*EXERCISE DESCRIPTION:* Only the lines with the string "Default" are needed; return each of them from the entries below.

———

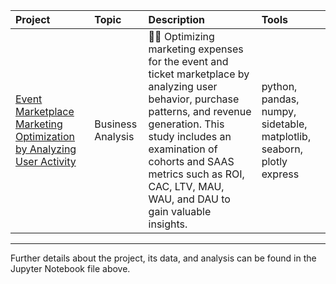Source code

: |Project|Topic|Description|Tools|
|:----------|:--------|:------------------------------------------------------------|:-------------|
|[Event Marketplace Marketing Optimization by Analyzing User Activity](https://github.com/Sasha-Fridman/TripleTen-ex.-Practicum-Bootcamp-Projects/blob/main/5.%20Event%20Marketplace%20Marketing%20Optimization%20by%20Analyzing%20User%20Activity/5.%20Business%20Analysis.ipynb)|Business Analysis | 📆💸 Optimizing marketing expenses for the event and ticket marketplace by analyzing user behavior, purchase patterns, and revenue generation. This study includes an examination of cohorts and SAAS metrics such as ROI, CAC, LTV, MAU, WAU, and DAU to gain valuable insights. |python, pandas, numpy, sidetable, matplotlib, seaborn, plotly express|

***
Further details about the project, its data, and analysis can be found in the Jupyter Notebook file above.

———

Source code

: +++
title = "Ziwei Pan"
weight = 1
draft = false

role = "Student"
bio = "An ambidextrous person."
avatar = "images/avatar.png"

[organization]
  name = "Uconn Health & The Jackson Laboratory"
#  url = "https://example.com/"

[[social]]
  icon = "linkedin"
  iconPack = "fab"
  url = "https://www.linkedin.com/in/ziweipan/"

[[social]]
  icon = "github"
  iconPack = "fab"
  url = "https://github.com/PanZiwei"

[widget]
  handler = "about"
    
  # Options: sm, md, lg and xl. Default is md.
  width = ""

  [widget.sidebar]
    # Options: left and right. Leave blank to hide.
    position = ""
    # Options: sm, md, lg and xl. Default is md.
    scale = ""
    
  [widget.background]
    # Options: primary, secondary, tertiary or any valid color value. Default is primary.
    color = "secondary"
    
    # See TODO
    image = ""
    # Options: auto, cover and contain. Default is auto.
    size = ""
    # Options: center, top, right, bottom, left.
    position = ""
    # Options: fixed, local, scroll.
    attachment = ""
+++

———

*WRITTEN REPLY:*
  # Options: sm, md, lg and xl. Default is md.
    # Options: sm, md, lg and xl. Default is md.
    # Options: primary, secondary, tertiary or any valid color value. Default is primary.
    # Options: auto, cover and contain. Default is auto.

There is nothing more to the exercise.